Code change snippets

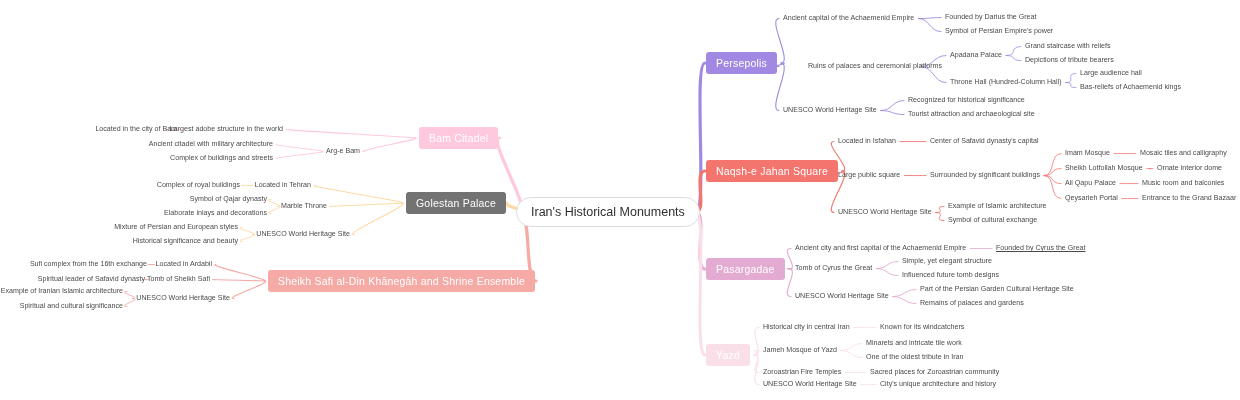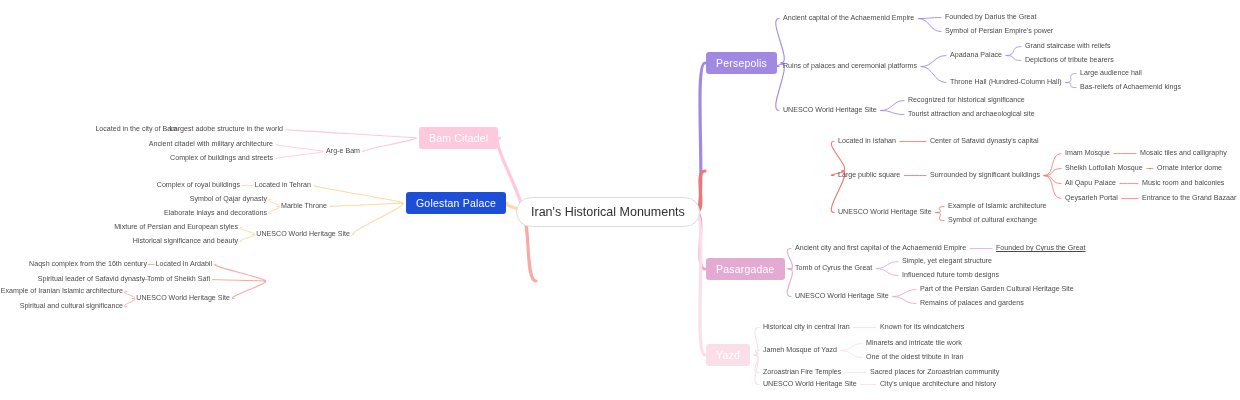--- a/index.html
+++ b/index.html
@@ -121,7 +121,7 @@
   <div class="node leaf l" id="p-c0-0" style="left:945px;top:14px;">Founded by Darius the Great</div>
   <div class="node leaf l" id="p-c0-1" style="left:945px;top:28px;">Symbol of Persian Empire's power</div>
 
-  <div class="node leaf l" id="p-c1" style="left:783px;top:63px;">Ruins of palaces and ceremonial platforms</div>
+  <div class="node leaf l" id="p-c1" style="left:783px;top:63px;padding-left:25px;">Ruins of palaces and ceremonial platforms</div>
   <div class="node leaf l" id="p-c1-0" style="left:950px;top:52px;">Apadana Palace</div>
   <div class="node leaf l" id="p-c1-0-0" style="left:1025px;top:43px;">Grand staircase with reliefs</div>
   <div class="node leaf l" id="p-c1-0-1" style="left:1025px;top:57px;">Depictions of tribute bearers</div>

* WHAT THIS TASK INVOLVES
Which lines of the data hold the string "Ruins"? Return each of them.

* EXERCISE ANSWER
-  <div class="node leaf l" id="p-c1" style="left:783px;top:63px;">Ruins of palaces and ceremonial platforms</div>
+  <div class="node leaf l" id="p-c1" style="left:783px;top:63px;padding-left:25px;">Ruins of palaces and ceremonial platforms</div>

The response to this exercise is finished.